Sinn Fein leader Gerry Adams encourages participation in 1916 Commemorations
Sinn Fein has launched its plans to commemorate the 1916 Rising – but party leader Gerry Adams urged all people to join in, saying the Commemorations are “bigger than Sinn Fein.”
The party’s commemoration celebrations have received the support of relatives of the 1916 leaders, who said they are still waiting for the official State commemorations programme to be rolled out, warning that the Government is running out of time.
Sinn Fein’s programme will begin this August, with the 100th anniversary of O’Donovan Rossa’s funeral – at which Padraig Pearse’s famous graveside oration acted as a call to arms for the Rising that followed at Easter 1916.
Sinn Fein’s programme co-ordinator Bartle D’Arcy said it had taken four or five months to put a programme in place which met the satisfaction of relatives, saying: “It wasn’t rocket science.”
An exhibition, Revolution 1916 Eiri Amach will open at the end of February 2016 and will run for 33 weeks at The Ambassador Theatre at the top of Dublin’s O’Connell Street.
The building is significant to the commemoration because it is where the men of 1916 signed up for the Irish Volunteers in 1913 and where patriots like Thomas Clarke and a young Michael Collins were held overnight in 19916 following the surrender.
The role of women in the Rising will be recognised with an event on International Women’s Day, March 8.
It will honour Cumann nan Ban and all the women who took part in the Rising, fighting for Irish Freedom and Women’s Rights.
Over 22 women fought in the rising in total.
Meanwhile Easter Weekend will see the focus switch to the diaspora, with plans for them to take part in a series of special events.
Easter Saturday at 11am will see a major march, billed as the Irish Citizen Army Parade from Liberty Hall to St Stephen’s Green.
There are plans for a major visual spectacular, Son et Lumiere at the GPO, running nightly from April 24 to April 29 2016 – the actual commemorative dates of the Rising and will depict through a 3D video the story of the Rising.

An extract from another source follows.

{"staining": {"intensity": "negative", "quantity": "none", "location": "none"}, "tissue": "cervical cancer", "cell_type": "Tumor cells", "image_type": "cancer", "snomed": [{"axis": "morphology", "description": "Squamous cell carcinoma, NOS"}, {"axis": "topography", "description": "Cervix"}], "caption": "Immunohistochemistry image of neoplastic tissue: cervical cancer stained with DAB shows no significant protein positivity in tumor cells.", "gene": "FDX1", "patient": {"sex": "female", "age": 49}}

The GPO will appear to come under shell fire and become engulfed with flames and viewers will be able to see photo footage of the rebels escaping and their last stand.
This visual arts project using modern technology will also reach a worldwide audience, via the internet.
Meanwhile there are plans to hold dawn vigils at the start of May 2016 outside Kilmainham Gaol to commemorate the executions – which were carried out in secret.
Gerry Adams said the government had “decided to ignore 1916” and said the government’s plans have been “singularly lacking in ambition and substance.”
While MLA Martin McGuinness called on the Government to secure the future of the historic Moore Street site for future generations, saying it was “not a gift for developers,” saying it must be designated as a national monument.
James Connolly Heron, the Great-grandson of 1916 Leader James Connolly welcomed Sinn Fein’s programme for the Commemoration, saying the relatives support the initiative.
However they are still awaiting the official State programme to be rolled out, he said.
“This highlights the fact that there is still no official programme for Commemoration,” said Mr Heron.
“We’ve asked for an official programme,” he added, saying it was not too late.
“There is a lack of urgency there that’s alarming and our message as relatives is that it’s little over a year away and time is running out.”